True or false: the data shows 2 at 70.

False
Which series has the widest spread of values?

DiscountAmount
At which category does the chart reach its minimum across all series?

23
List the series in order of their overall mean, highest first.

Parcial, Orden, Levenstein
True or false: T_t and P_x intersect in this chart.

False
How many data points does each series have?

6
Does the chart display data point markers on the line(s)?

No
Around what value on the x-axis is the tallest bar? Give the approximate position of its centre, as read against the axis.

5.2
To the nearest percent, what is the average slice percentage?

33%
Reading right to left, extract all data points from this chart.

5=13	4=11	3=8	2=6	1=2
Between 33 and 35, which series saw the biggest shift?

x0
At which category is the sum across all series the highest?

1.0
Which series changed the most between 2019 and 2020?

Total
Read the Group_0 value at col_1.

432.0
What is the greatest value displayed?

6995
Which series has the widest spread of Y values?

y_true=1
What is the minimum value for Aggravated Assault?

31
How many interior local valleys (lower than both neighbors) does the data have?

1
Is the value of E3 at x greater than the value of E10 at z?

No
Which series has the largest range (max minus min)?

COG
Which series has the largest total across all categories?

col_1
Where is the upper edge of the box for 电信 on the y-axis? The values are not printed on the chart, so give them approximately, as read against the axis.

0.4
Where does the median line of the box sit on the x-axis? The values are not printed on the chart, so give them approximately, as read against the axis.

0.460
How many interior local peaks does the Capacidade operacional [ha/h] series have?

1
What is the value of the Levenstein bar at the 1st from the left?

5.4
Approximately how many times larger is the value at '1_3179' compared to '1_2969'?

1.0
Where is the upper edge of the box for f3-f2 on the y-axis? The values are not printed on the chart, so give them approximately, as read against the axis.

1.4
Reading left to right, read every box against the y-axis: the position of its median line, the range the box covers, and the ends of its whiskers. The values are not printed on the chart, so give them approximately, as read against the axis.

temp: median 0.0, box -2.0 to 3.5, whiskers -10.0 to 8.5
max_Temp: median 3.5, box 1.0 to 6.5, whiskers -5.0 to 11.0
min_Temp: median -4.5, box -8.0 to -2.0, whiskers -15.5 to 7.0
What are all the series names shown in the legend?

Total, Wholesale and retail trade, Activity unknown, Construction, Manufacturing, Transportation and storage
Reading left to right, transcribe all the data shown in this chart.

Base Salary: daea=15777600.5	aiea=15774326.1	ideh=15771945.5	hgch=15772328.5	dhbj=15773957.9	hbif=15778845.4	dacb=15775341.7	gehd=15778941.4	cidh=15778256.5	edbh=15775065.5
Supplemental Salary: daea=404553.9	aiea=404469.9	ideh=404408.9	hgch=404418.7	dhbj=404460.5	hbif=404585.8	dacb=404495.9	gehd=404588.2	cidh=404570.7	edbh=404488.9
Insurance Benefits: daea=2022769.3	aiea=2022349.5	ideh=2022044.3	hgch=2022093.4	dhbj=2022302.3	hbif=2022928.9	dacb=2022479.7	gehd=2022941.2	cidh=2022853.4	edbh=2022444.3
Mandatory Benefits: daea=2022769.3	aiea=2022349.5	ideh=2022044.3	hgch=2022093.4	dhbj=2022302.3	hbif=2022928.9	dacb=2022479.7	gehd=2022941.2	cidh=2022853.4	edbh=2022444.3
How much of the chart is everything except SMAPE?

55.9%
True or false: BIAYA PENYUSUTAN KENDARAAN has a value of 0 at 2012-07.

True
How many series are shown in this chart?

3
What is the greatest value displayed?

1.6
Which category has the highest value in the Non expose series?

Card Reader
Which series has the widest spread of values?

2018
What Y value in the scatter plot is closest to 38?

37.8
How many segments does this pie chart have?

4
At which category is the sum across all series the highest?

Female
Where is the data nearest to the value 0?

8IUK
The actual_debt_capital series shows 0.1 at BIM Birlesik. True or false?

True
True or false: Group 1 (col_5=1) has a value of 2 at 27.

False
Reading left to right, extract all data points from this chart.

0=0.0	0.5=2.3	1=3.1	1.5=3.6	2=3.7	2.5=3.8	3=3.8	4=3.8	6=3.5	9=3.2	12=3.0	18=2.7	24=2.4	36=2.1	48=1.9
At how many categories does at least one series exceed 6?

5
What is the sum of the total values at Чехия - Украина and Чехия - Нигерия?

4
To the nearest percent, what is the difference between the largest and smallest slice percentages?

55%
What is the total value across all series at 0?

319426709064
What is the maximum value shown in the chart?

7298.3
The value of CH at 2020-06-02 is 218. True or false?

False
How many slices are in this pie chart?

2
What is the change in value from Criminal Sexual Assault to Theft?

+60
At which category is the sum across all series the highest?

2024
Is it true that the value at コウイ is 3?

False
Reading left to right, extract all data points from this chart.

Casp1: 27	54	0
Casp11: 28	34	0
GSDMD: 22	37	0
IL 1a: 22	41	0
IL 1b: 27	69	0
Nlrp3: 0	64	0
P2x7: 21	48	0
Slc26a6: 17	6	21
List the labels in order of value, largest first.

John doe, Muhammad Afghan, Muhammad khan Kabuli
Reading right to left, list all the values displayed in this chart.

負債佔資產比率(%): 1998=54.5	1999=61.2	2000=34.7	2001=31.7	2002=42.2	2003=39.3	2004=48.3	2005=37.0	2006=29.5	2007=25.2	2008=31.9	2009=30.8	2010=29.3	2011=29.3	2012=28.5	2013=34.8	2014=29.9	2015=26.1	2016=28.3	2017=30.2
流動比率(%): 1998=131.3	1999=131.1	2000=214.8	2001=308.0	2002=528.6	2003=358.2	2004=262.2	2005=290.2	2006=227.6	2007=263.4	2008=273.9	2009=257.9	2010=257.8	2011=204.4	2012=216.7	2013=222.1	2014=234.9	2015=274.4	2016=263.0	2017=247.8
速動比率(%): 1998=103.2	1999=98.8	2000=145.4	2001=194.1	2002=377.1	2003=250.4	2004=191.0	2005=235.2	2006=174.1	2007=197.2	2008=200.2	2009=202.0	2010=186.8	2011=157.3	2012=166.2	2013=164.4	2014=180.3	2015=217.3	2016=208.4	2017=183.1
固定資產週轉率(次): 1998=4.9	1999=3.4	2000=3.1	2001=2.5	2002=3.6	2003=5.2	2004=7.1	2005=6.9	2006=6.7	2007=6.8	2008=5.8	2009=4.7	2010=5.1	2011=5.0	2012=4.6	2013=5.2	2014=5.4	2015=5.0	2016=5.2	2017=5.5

= = =

* Work to complete:
Copy out the records above verbatim, starting at the line that contains "John doe, Muhammad" and ending at the final line of the records.

* Output below:
John doe, Muhammad Afghan, Muhammad khan Kabuli
Reading right to left, list all the values displayed in this chart.

負債佔資產比率(%): 1998=54.5	1999=61.2	2000=34.7	2001=31.7	2002=42.2	2003=39.3	2004=48.3	2005=37.0	2006=29.5	2007=25.2	2008=31.9	2009=30.8	2010=29.3	2011=29.3	2012=28.5	2013=34.8	2014=29.9	2015=26.1	2016=28.3	2017=30.2
流動比率(%): 1998=131.3	1999=131.1	2000=214.8	2001=308.0	2002=528.6	2003=358.2	2004=262.2	2005=290.2	2006=227.6	2007=263.4	2008=273.9	2009=257.9	2010=257.8	2011=204.4	2012=216.7	2013=222.1	2014=234.9	2015=274.4	2016=263.0	2017=247.8
速動比率(%): 1998=103.2	1999=98.8	2000=145.4	2001=194.1	2002=377.1	2003=250.4	2004=191.0	2005=235.2	2006=174.1	2007=197.2	2008=200.2	2009=202.0	2010=186.8	2011=157.3	2012=166.2	2013=164.4	2014=180.3	2015=217.3	2016=208.4	2017=183.1
固定資產週轉率(次): 1998=4.9	1999=3.4	2000=3.1	2001=2.5	2002=3.6	2003=5.2	2004=7.1	2005=6.9	2006=6.7	2007=6.8	2008=5.8	2009=4.7	2010=5.1	2011=5.0	2012=4.6	2013=5.2	2014=5.4	2015=5.0	2016=5.2	2017=5.5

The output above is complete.